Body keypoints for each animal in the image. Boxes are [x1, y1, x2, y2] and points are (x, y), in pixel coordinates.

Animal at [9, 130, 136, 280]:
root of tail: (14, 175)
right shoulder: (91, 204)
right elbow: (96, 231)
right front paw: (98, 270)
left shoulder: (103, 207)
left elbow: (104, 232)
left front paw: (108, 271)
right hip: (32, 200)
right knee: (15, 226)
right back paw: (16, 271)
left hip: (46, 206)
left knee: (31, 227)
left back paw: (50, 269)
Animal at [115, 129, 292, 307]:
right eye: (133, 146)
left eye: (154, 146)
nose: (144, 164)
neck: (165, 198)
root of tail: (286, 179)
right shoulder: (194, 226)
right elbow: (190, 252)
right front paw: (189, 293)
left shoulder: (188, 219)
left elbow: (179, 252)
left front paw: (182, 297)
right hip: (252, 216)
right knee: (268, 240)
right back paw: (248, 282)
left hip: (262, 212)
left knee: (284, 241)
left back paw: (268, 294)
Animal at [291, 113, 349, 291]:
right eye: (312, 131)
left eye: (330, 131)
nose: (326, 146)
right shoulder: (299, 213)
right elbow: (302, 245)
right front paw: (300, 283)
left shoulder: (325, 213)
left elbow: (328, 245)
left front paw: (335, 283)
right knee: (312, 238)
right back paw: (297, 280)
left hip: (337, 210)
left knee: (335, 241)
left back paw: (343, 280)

◆ ◆ ◆ ◆ ◆ ◆ ◆

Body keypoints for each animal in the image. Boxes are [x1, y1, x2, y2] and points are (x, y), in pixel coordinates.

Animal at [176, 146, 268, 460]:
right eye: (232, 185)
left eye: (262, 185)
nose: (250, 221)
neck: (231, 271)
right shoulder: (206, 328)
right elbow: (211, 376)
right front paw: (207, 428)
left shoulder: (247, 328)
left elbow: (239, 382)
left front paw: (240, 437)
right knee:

◆ ◆ ◆ ◆ ◆ ◆ ◆

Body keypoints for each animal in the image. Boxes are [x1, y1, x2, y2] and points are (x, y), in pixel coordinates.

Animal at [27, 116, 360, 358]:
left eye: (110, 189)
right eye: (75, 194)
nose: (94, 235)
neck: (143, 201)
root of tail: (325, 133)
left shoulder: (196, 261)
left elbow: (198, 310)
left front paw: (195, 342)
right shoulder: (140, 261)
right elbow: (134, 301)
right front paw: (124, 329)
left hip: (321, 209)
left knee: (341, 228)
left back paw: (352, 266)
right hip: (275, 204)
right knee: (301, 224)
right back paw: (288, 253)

◆ ◆ ◆ ◆ ◆ ◆ ◆

*Work task*
Return, with no change at all, every line in the entries above from the line containing "root of tail: (14, 175)" through the line containing "left back paw: (343, 280)".

*Exercise response*
root of tail: (14, 175)
right shoulder: (91, 204)
right elbow: (96, 231)
right front paw: (98, 270)
left shoulder: (103, 207)
left elbow: (104, 232)
left front paw: (108, 271)
right hip: (32, 200)
right knee: (15, 226)
right back paw: (16, 271)
left hip: (46, 206)
left knee: (31, 227)
left back paw: (50, 269)
Animal at [115, 129, 292, 307]:
right eye: (133, 146)
left eye: (154, 146)
nose: (144, 164)
neck: (165, 198)
root of tail: (286, 179)
right shoulder: (194, 226)
right elbow: (190, 252)
right front paw: (189, 293)
left shoulder: (188, 219)
left elbow: (179, 252)
left front paw: (182, 297)
right hip: (252, 216)
right knee: (268, 240)
right back paw: (248, 282)
left hip: (262, 212)
left knee: (284, 241)
left back paw: (268, 294)
Animal at [291, 113, 349, 291]:
right eye: (312, 131)
left eye: (330, 131)
nose: (326, 146)
right shoulder: (299, 213)
right elbow: (302, 245)
right front paw: (300, 283)
left shoulder: (325, 213)
left elbow: (328, 245)
left front paw: (335, 283)
right knee: (312, 238)
right back paw: (297, 280)
left hip: (337, 210)
left knee: (335, 241)
left back paw: (343, 280)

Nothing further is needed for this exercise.